Although six months in, I still love motherhood every day, it’s not all rainbows. And not just the daily frustrations, like the lack of sleep and the ten billion diapers, but my own physical and mental health has suffered since welcoming my little A.
I wasn’t sure I wanted to address this on the blog, and I wasn’t sure I was ready to do it quite yet–but I’m diving in. Two days after my daughter was born, after a traumatic birth, postpartum anxiety hit me like a ton of bricks. I’d been well-educated on postpartum depression, and had several friends reach out to me during pregnancy, sharing their own experiences. But the fear and anxiety were like nothing I had ever known. I credit these friends and my education, however, for helping me see the signs right away, and telling my doctor. I credit the myriad of other people who shared their stories–everyone from my lactation consultation, my amazing doctor, various nurses, friends and friends’ moms, for helping me feel not so alone. My doctor immediately put me in touch with a postpartum group at the hospital, validated all of my feelings, and recommended medication. The next two weeks were some of the worst of my life. Here I was with a precious new baby, and all I felt was anxiety and shame and sadness. I still feel a pit in my stomach that I wasn’t able to just soak up those first days with her–I will never get those back
Luckily, the medication began to help after a few weeks, my hormones leveled out, I was able to sleep a bit (thanks to pumping/my husband, a true co-parent), and I began to recover from my host of health issues leftover from my delivery. I found the joy in parenting and in my daughter, and now I love her so much I hate to even be away from her to shower. Seeing her grow and smile and live is so amazing, and I am trying my best to soak up every moment (although I don’t always succeed).

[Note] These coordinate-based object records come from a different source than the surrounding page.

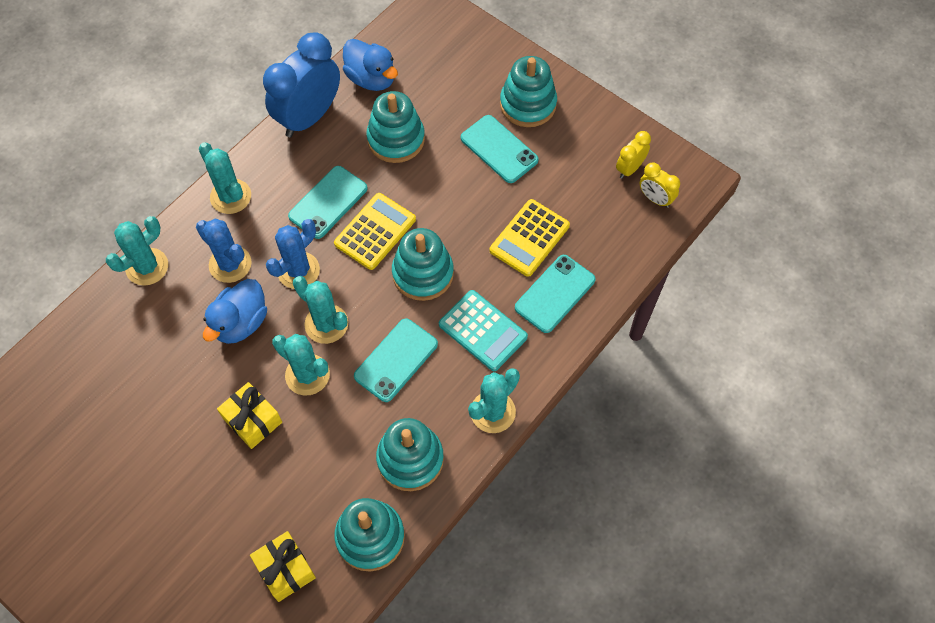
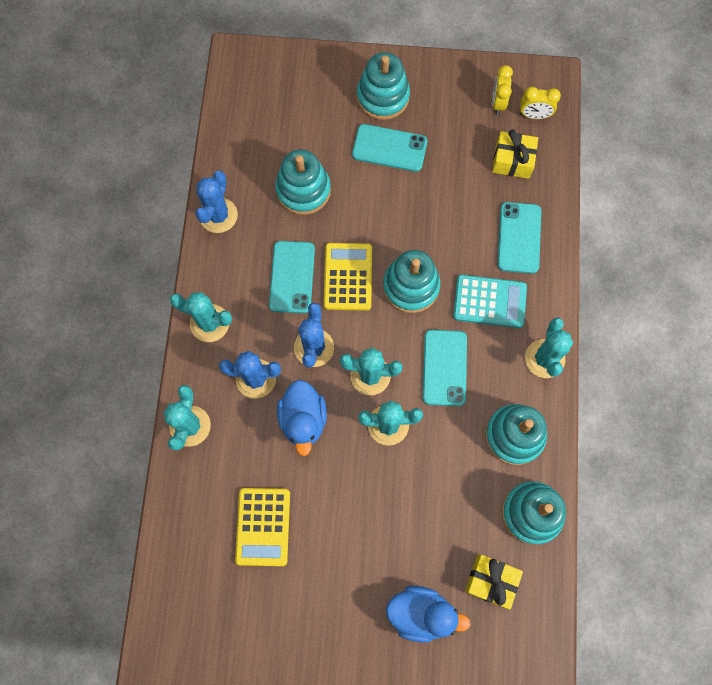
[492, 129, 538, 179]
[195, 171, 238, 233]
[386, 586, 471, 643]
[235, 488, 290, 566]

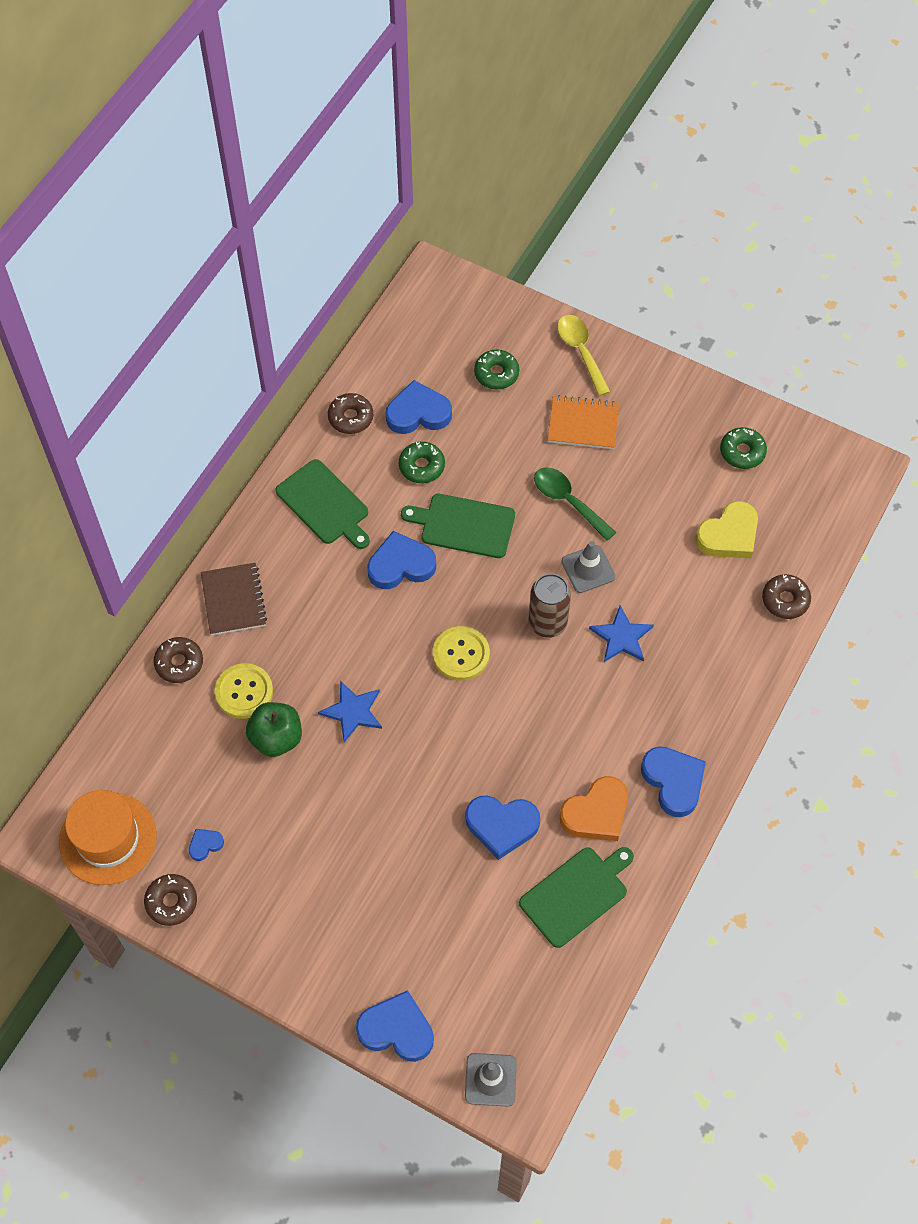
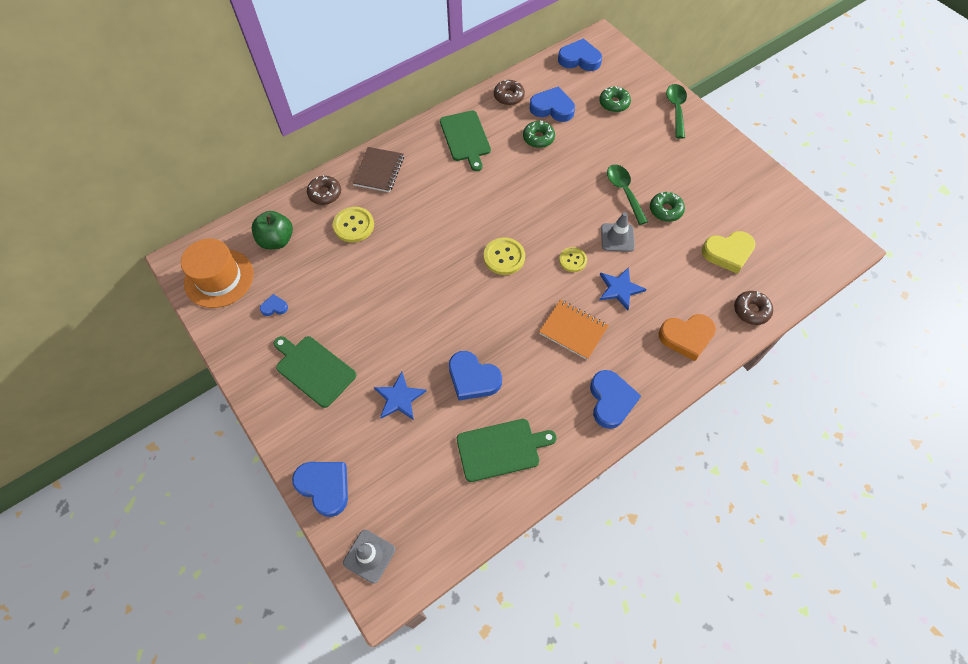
[144, 874, 197, 926] (first image)
[252, 211, 293, 249]
[374, 372, 427, 420]
[558, 38, 602, 71]
[274, 336, 356, 408]
[559, 247, 587, 272]
[539, 300, 609, 360]
[666, 84, 687, 139]
[658, 314, 716, 361]
[650, 192, 685, 222]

The main reason I’m sharing this is so other new moms out there aren’t afraid to reach out. You should not have to suffer. You will be a better, happier mother when you get help. So if you’re struggling–reach out! Send me an email or DM me on Instagram, tell your doctor/baby’s doctor/midwife/husband/boyfriend/best friend/mother. I know that every person who shared their story with me gave me the strength to seek out the help I really, really needed.
Tanja says
Happy 6 months to you and your baby! My boy is now almost 7mth old. Can’t believe it! I had expected to find a mother’s role to be more fulfilling to be honest. I still want all the other things I wanted before and I’d thought that wouldn’t be so. My boy is so adorable and I love him. So much but even though i haven’t had
Tanja says
Depression there were a few times that I felt very low and alone and quite frustrated that this little being takes up all of my time:) but to see him grow and prosper is amazing. And we travelled too and he was just perfect:)
Cynthia says
Congrats on six months of motherhood and thank you so much for sharing your story! I think it’s SO SO important to know that you are not alone – you are helping new moms with your bravery. As someone who has suffered from anxiety in the past, it helped so much to share and be accepted – not to be silent about my struggles. Your little A is such a cute, BTW!
Kimbree Redburn says
I can’t believe she’s six months old already! And I want to thank you for sharing your story! I think talking about these things goes a long way towards removing the stigma and normalizing the feelings. Love you and your little peanut!